Wednesday, November 14, 2007

MORE ON THE CIA/FBI HEZBOLLAH SPY

How big a role did disgraced CIA officer have?
Prouty was assigned a sensitive post in Baghdad, NBC News has learned

There’s new information about the young Lebanese woman who pleaded guilty Tuesday to charges she lied about her background to get jobs at the FBI and CIA.

Current and former intelligence officials tell NBC News that Nada Nadim Prouty had a much bigger role than officials at the FBI and CIA first acknowledged. In fact, Prouty was assigned to the CIA’s most sensitive post, Baghdad, and participated in the debriefings of high-ranking al- Qaida detainees.

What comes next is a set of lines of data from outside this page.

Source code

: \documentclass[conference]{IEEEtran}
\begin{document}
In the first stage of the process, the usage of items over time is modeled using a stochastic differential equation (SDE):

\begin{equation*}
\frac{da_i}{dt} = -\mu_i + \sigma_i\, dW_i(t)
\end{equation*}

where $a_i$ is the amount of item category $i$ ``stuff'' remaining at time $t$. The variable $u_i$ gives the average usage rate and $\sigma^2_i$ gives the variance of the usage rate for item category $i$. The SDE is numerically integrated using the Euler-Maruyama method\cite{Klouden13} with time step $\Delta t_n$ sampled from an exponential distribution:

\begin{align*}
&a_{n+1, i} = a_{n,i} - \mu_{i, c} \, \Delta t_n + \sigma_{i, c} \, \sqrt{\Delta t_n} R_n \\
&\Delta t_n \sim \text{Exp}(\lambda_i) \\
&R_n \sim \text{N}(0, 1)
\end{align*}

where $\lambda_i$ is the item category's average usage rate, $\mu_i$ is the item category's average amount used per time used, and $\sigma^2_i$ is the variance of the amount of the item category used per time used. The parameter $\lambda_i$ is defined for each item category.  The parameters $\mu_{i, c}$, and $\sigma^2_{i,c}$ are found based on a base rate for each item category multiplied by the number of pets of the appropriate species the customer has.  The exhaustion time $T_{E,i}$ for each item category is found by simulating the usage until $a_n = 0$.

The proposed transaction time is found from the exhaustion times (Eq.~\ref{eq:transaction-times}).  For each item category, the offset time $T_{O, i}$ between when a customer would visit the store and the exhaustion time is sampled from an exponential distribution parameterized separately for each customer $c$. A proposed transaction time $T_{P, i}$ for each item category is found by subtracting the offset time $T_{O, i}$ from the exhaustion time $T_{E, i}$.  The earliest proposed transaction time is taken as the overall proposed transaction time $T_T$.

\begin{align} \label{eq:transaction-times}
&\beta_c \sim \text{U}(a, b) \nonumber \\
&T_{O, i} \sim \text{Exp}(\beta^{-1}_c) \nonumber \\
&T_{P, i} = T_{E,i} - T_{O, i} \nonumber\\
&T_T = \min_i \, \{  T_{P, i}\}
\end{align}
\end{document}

A former colleague called Prouty “among the best and the brightest” CIA officers in Baghdad. She was so exceptional, agree officials of both agencies, the CIA recruited her from the FBI to work for the agency’s clandestine service at Langley, Va., in June 2003. She then went to Iraq for the agency to work with the U.S. military on the debriefings...

Although no one claims Prouty worked for Hezbollah, her computer searches led U.S. officials to question her. She looked up files on her sister, Elfat El Aouar, and brother-in-law, Talal Khalil Chahine, both of whom attended a Hezbollah fundraiser in Lebanon — alongside Hezbollah spiritual leader Sheikh Muhammad Hussein Fadlallah, designated by the U.S. as a terrorist.

Chahine is currently a fugitive believed to be in Lebanon. He, along with Prouty’s sister and others, was charged in 2006 by the U.S. attorney in Detroit with tax evasion in connection with a scheme to conceal more than $20 million in cash received by La Shish restaurants in suburban Detroit and to route funds to persons in Lebanon with links to Hezbollah.

Moreover, as she was moving between agencies in 2003, Prouty accessed the FBI’s Automated Case Support system and obtained information on investigations into Hezbollah being conducted by the FBI’s Detroit Field Office.

National security experts say the combination of her being at one of the CIA’s most sensitive stations, working on some of the agencies' most sensitive cases, and having her relatives under investigation put her in a vulnerable position — and make the potential damage she could have caused far greater than either the FBI or CIA has admitted.